In terms of the reviews, I would actually be curious to see how the reviewers found the product. For somebody who goes to rockler.com and finds them that way, I have a good feeling, they're probably going to be able to get the job done. I noticed that if I googled heavy duty floating shelf hardware, these were the second result right after an Amazon link. If that's how a person finds these, I think that there's a higher chance that they might have a tough time. I guess another way to say all that is if you're still watching this right now, you're probably the type of person who can handle it.
Okay, so now for a couple of tips or tricks that I found for actually using them. I think that the designers realize that people might have trouble drilling perfectly straight holes in the backs of their shelves, or in the wall. The mounting plates have these little set screws that you can use to shim the post in any direction that you want. Actually, what I found is that having a tiny amount of error in your drilling can actually be beneficial.

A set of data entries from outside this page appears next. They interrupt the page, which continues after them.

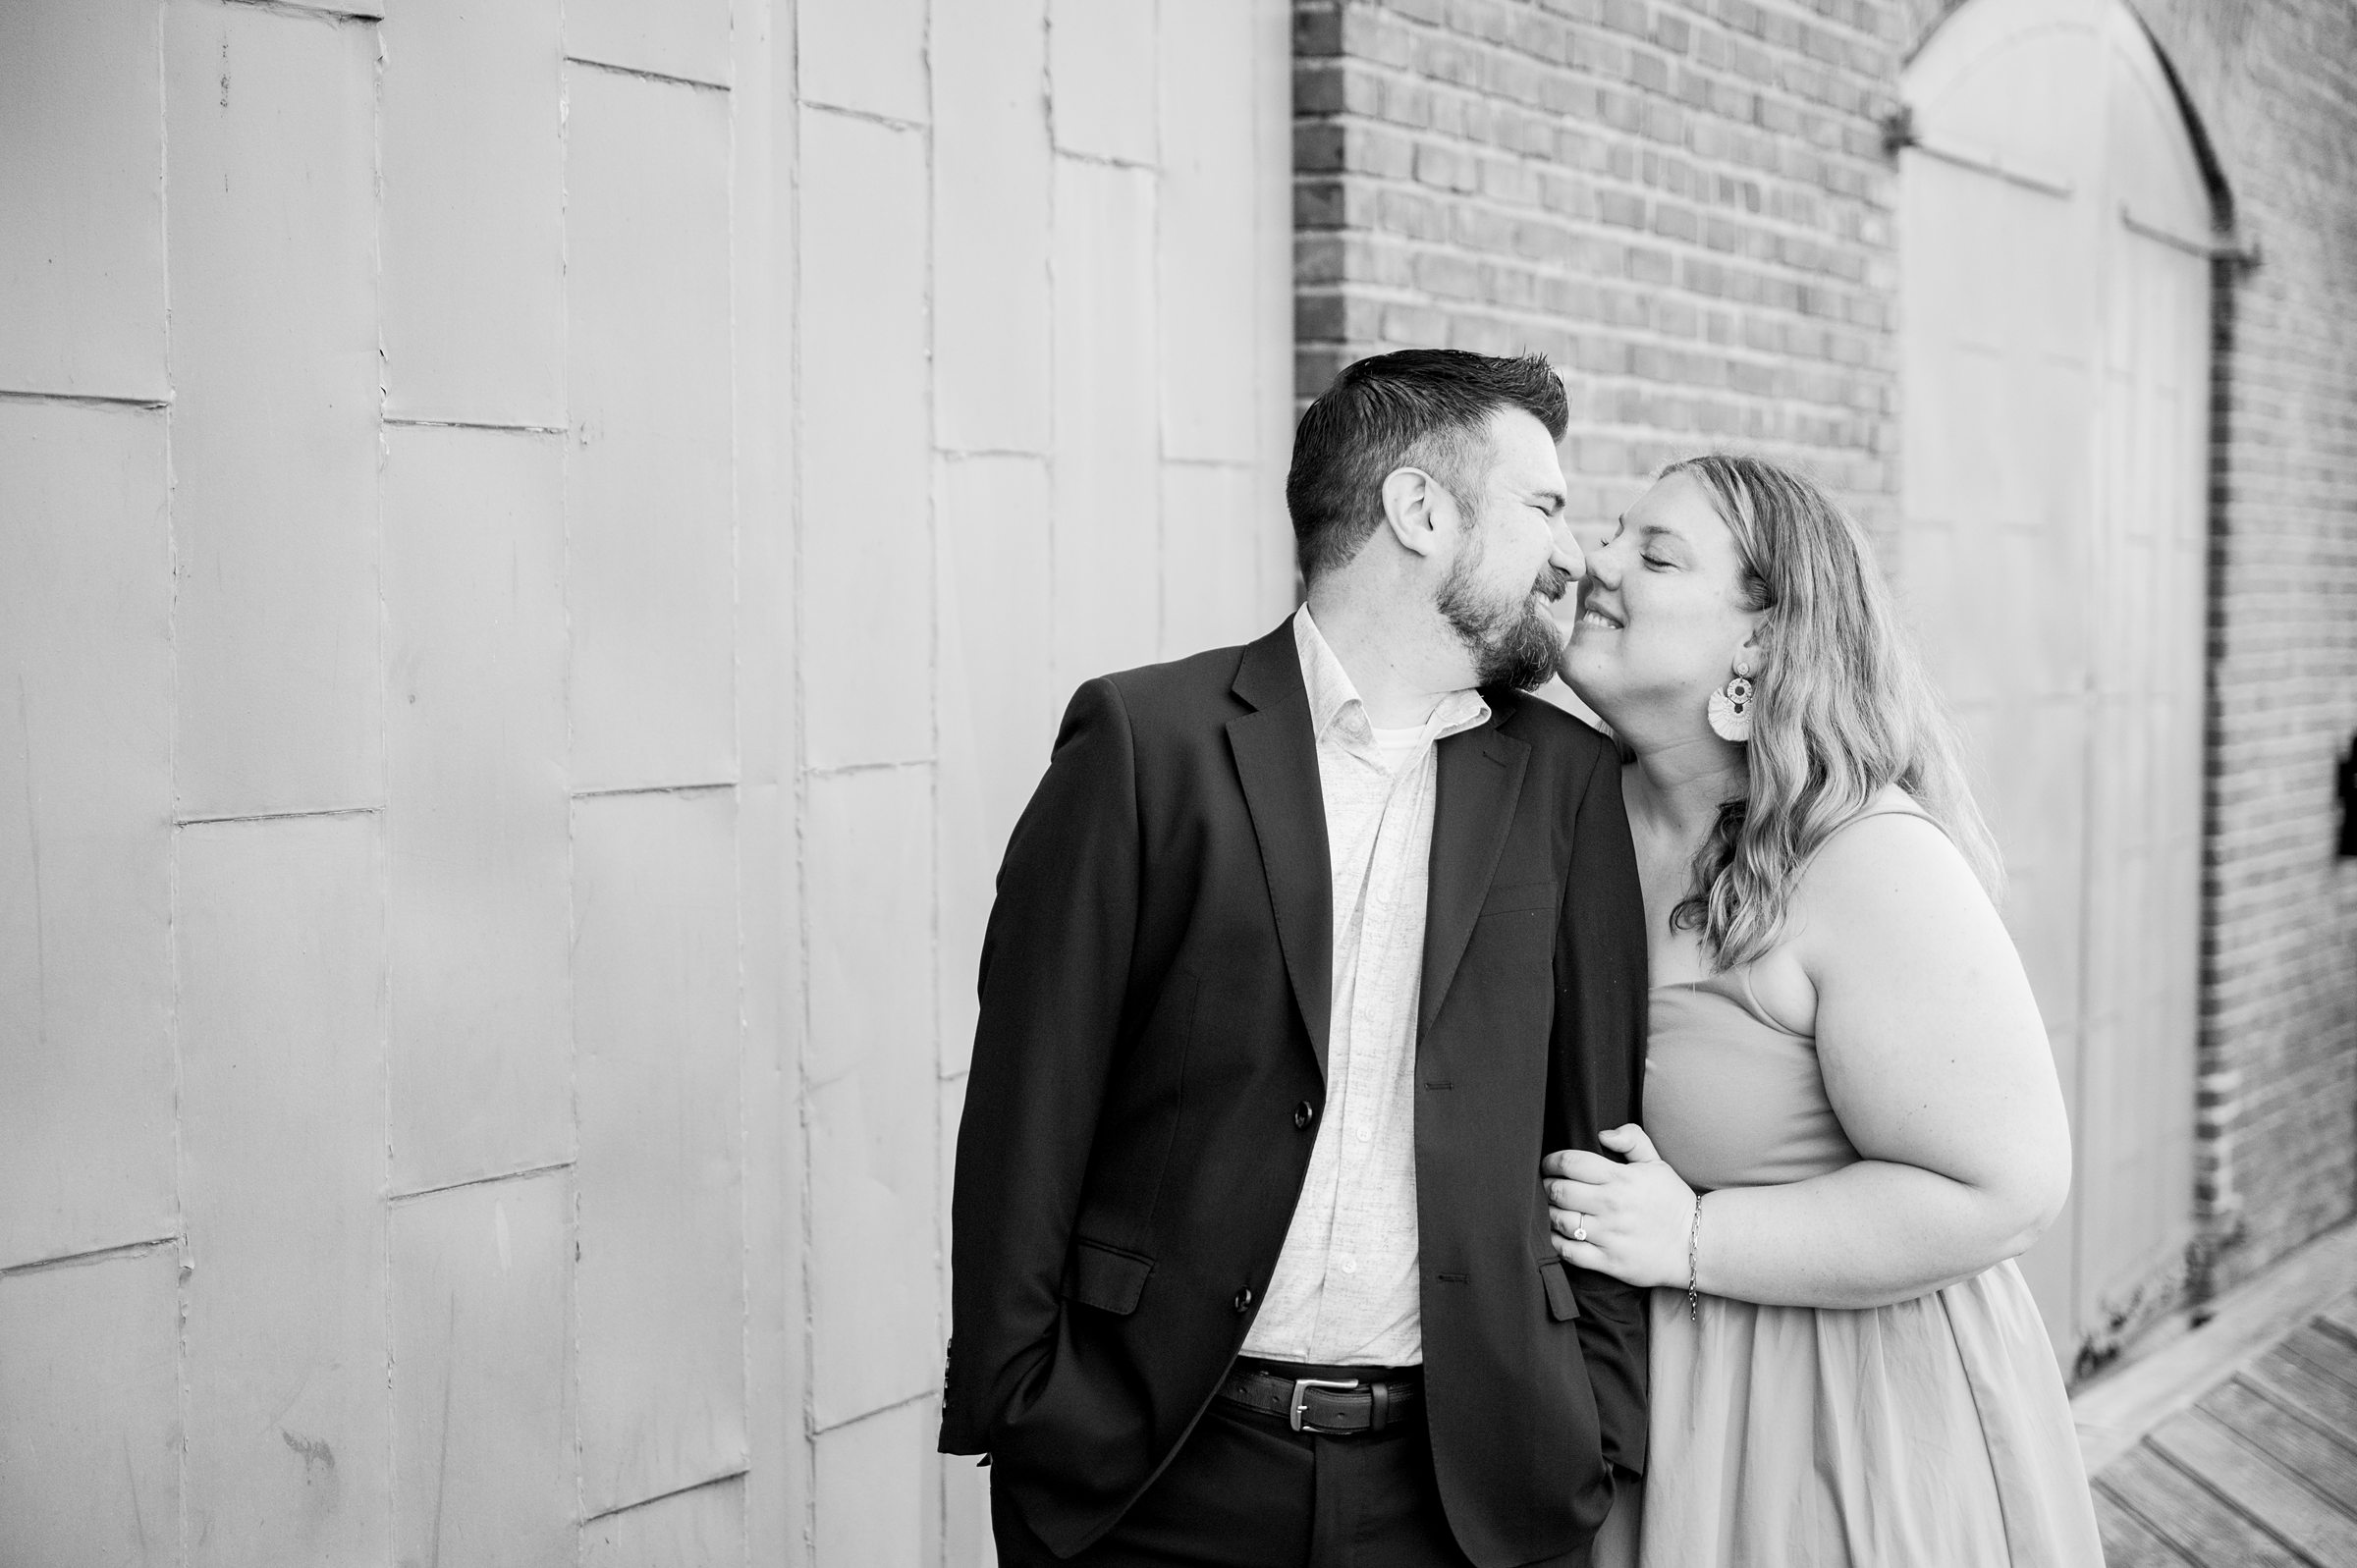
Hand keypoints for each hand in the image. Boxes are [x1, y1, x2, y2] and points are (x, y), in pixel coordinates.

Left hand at [1542, 1124, 1696, 1289]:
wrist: (1696, 1245)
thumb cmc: (1672, 1201)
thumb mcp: (1657, 1162)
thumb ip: (1631, 1139)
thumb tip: (1602, 1134)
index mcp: (1620, 1179)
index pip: (1570, 1163)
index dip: (1552, 1162)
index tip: (1549, 1165)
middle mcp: (1611, 1206)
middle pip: (1558, 1191)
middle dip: (1548, 1186)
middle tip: (1550, 1187)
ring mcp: (1609, 1235)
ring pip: (1560, 1221)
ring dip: (1552, 1213)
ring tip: (1557, 1210)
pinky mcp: (1609, 1262)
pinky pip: (1568, 1251)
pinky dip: (1558, 1241)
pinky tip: (1562, 1234)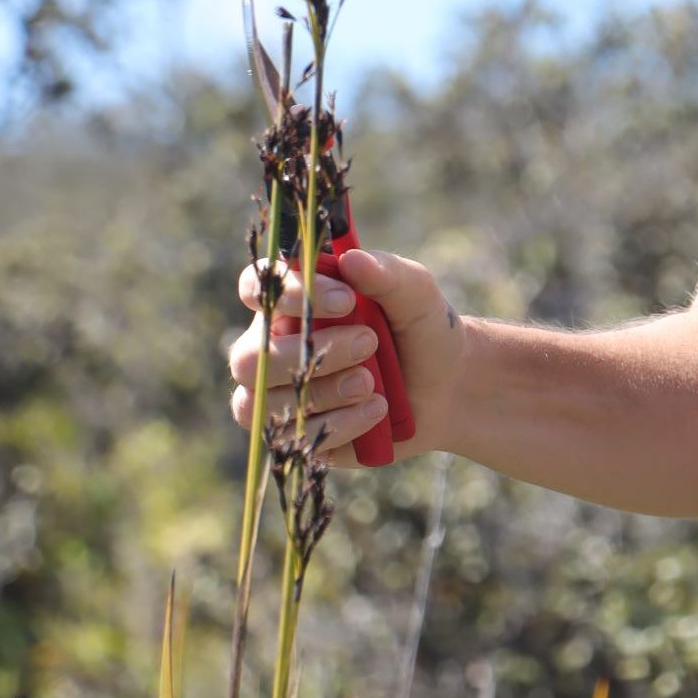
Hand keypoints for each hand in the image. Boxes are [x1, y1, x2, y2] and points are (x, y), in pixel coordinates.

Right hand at [228, 248, 464, 468]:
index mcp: (295, 302)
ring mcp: (280, 395)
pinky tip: (376, 410)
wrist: (446, 388)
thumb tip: (351, 260)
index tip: (346, 299)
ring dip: (323, 392)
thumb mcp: (415, 294)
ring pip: (262, 403)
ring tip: (372, 383)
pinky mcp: (296, 435)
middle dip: (313, 352)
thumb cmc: (420, 328)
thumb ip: (386, 274)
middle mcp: (275, 346)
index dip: (291, 293)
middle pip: (250, 357)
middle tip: (370, 343)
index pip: (258, 287)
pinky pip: (292, 438)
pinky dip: (339, 424)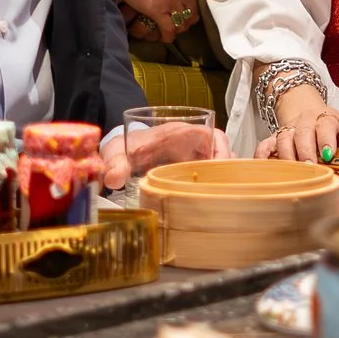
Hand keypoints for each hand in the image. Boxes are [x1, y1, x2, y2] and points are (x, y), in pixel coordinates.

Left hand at [100, 118, 229, 189]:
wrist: (124, 151)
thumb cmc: (127, 146)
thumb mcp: (118, 152)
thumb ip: (115, 163)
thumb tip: (112, 179)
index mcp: (180, 134)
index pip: (212, 135)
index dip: (221, 150)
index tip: (220, 168)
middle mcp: (192, 145)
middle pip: (222, 154)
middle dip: (226, 172)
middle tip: (220, 192)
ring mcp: (194, 159)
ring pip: (220, 168)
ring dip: (221, 182)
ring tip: (216, 200)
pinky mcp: (192, 173)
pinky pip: (210, 178)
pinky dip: (212, 189)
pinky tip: (206, 203)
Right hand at [102, 0, 195, 41]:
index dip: (190, 3)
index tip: (184, 6)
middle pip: (193, 11)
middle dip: (186, 18)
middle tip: (178, 20)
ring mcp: (172, 1)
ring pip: (183, 22)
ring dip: (177, 27)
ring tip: (170, 28)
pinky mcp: (158, 11)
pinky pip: (169, 30)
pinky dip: (167, 36)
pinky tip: (163, 36)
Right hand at [258, 84, 338, 163]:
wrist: (307, 109)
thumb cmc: (331, 126)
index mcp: (327, 119)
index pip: (326, 125)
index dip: (326, 139)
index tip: (328, 154)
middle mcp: (306, 122)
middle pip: (302, 133)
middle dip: (305, 150)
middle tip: (309, 167)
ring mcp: (289, 129)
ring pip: (283, 139)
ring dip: (286, 156)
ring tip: (292, 172)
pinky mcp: (275, 137)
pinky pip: (265, 145)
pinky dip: (262, 155)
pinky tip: (263, 168)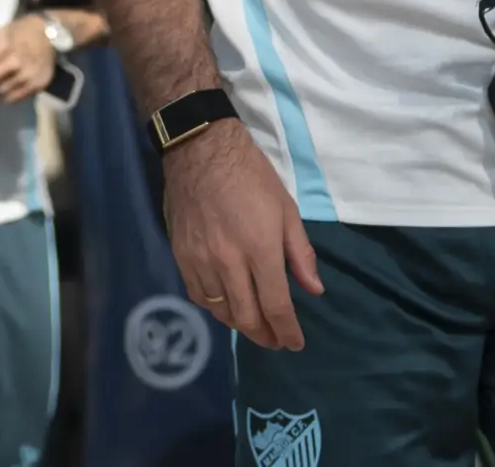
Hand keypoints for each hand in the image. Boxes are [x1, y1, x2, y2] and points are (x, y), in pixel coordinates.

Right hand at [160, 120, 321, 350]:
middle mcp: (229, 262)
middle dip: (265, 335)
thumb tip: (314, 290)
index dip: (288, 331)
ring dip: (241, 325)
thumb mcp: (286, 208)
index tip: (295, 343)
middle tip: (276, 340)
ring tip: (254, 326)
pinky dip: (216, 309)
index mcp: (260, 249)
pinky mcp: (181, 256)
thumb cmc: (251, 176)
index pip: (276, 306)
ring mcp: (201, 261)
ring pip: (221, 311)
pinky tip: (226, 308)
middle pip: (247, 316)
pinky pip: (199, 296)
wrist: (200, 150)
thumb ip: (300, 253)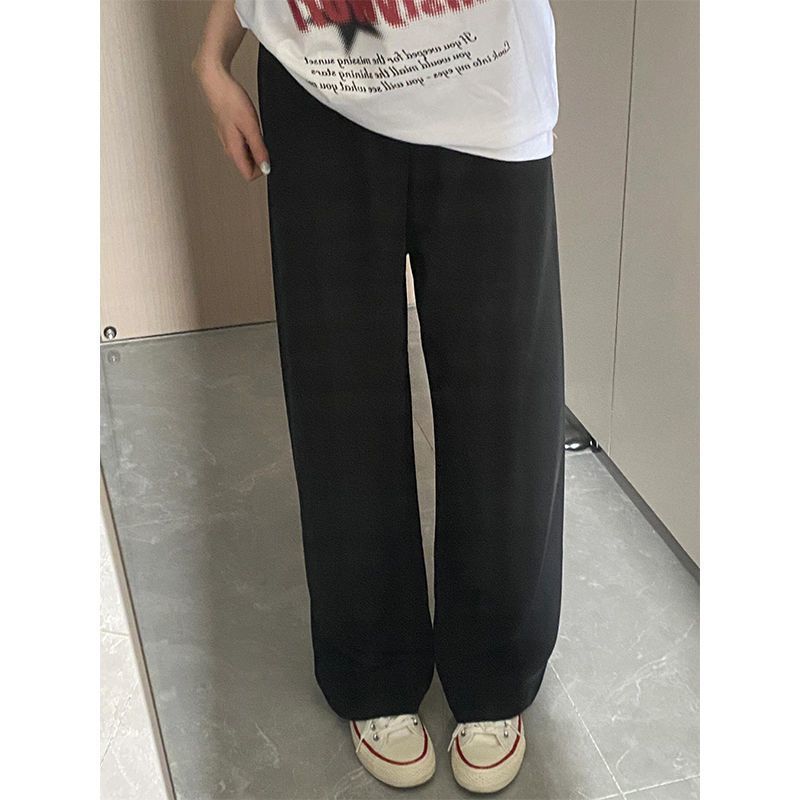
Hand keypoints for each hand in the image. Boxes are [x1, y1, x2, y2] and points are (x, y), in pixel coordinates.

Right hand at [195, 63, 269, 181]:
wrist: (216, 81)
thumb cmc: (230, 99)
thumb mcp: (251, 126)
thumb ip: (259, 149)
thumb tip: (266, 168)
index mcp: (233, 150)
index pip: (249, 175)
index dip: (262, 169)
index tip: (269, 156)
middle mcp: (228, 147)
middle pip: (247, 165)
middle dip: (260, 158)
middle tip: (264, 140)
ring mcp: (227, 139)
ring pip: (245, 154)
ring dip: (255, 146)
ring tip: (256, 130)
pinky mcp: (228, 130)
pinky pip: (242, 142)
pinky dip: (250, 137)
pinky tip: (251, 124)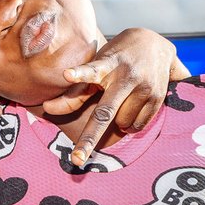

On a few of my shelves, I had to use the set screws to make the posts angle slightly outward. Then to slide the shelves on, I could pull it into place and that created stress that makes pulling them away from the wall even more difficult, which is a good thing. This is especially helpful if you can't get it to fit right the first time and you have to enlarge your holes a bit. I did that a few times by just sticking the drill bit in there and wiggling it around back and forth while I was drilling. Anyway, I guess that's about it. Thanks for watching, and I'll see you in the next one.